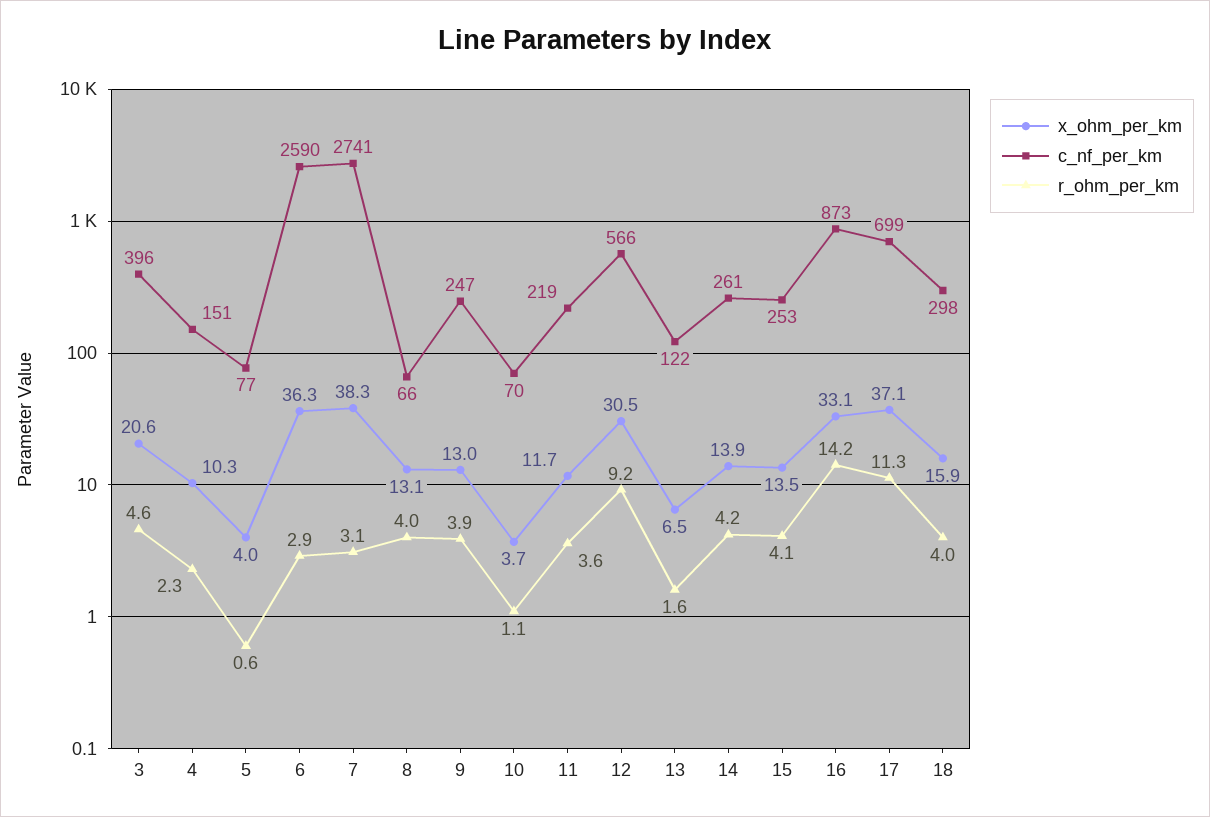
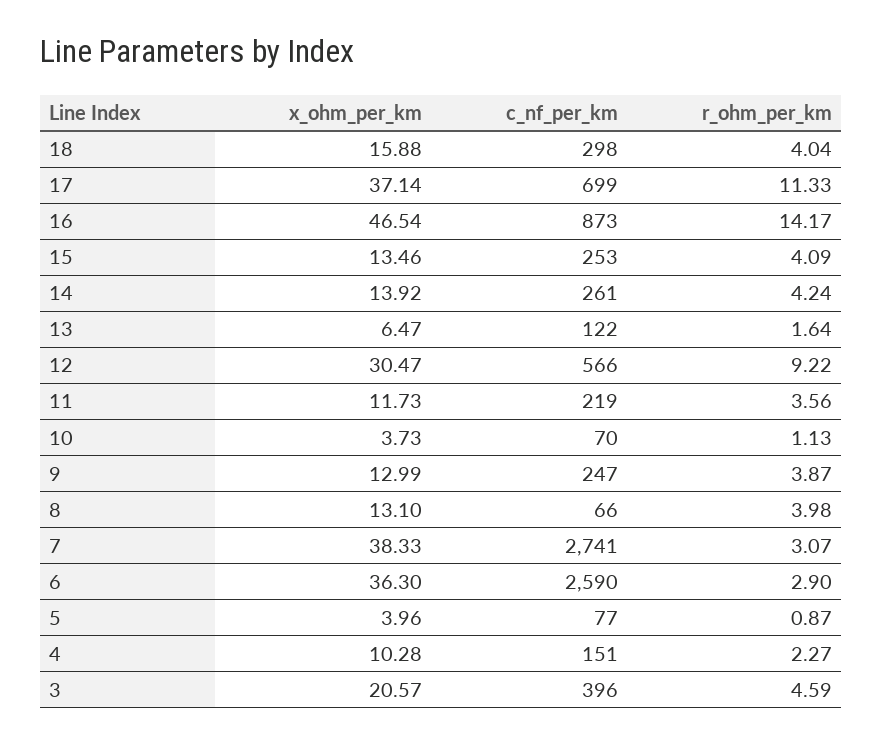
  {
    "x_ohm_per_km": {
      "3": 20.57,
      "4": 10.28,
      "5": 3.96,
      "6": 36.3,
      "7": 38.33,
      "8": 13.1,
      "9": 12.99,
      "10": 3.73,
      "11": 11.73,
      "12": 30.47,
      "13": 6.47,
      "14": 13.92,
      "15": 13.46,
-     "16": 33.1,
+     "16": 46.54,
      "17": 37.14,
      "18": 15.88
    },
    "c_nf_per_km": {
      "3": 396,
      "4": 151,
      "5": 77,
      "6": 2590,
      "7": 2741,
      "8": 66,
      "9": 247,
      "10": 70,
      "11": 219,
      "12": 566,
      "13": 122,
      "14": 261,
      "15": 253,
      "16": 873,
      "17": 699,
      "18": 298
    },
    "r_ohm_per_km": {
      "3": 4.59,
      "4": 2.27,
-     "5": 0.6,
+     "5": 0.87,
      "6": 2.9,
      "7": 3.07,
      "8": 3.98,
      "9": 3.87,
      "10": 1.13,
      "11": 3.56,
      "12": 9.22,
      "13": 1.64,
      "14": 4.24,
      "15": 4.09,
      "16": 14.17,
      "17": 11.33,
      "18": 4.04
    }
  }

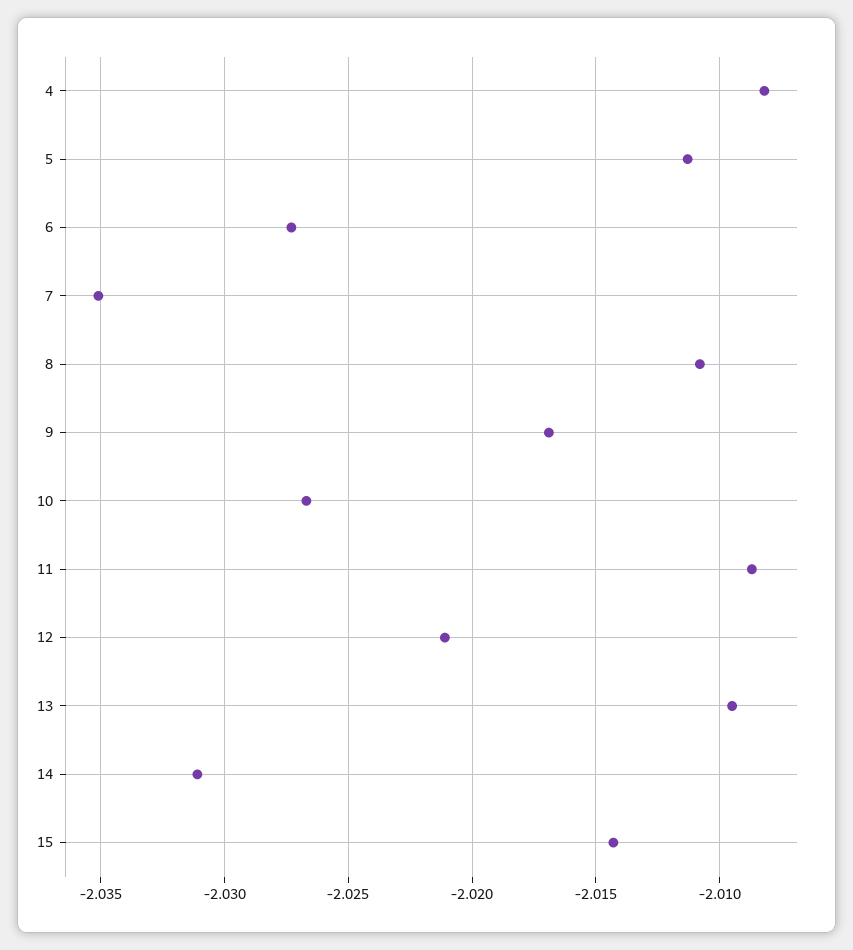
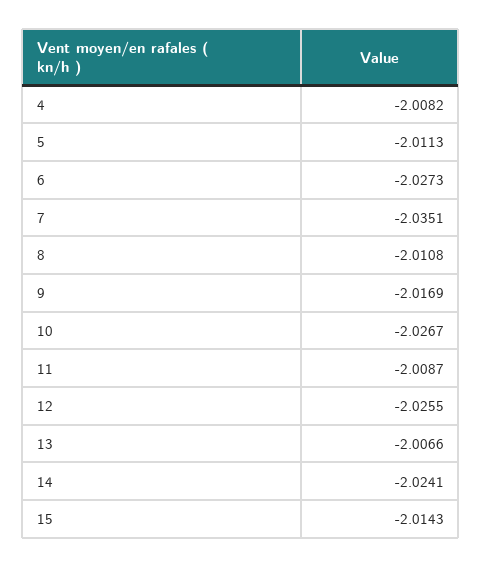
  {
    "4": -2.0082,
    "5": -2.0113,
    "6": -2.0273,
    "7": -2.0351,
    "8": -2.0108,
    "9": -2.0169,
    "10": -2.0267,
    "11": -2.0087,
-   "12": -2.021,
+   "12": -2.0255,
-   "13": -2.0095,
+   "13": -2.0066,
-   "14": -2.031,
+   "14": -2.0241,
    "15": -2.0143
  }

------------------------------------

Give back the full listing exactly, with pictures dropped.

◆ **SOLUTION FOR THIS TASK**
  {
    "x_ohm_per_km": {
      "3": 20.57,
      "4": 10.28,
      "5": 3.96,
      "6": 36.3,
      "7": 38.33,
      "8": 13.1,
      "9": 12.99,
      "10": 3.73,
      "11": 11.73,
      "12": 30.47,
      "13": 6.47,
      "14": 13.92,
      "15": 13.46,
-     "16": 33.1,
+     "16": 46.54,
      "17": 37.14,
      "18": 15.88
    },
    "c_nf_per_km": {
      "3": 396,
      "4": 151,
      "5": 77,
      "6": 2590,
      "7": 2741,
      "8": 66,
      "9": 247,
      "10": 70,
      "11": 219,
      "12": 566,
      "13": 122,
      "14": 261,
      "15": 253,
      "16": 873,
      "17": 699,
      "18": 298
    },
    "r_ohm_per_km": {
      "3": 4.59,
      "4": 2.27,
-     "5": 0.6,
+     "5": 0.87,
      "6": 2.9,
      "7": 3.07,
      "8": 3.98,
      "9": 3.87,
      "10": 1.13,
      "11": 3.56,
      "12": 9.22,
      "13": 1.64,
      "14": 4.24,
      "15": 4.09,
      "16": 14.17,
      "17": 11.33,
      "18": 4.04
    }
  }

  {
    "4": -2.0082,
    "5": -2.0113,
    "6": -2.0273,
    "7": -2.0351,
    "8": -2.0108,
    "9": -2.0169,
    "10": -2.0267,
    "11": -2.0087,
-   "12": -2.021,
+   "12": -2.0255,
-   "13": -2.0095,
+   "13": -2.0066,
-   "14": -2.031,
+   "14": -2.0241,
    "15": -2.0143
  }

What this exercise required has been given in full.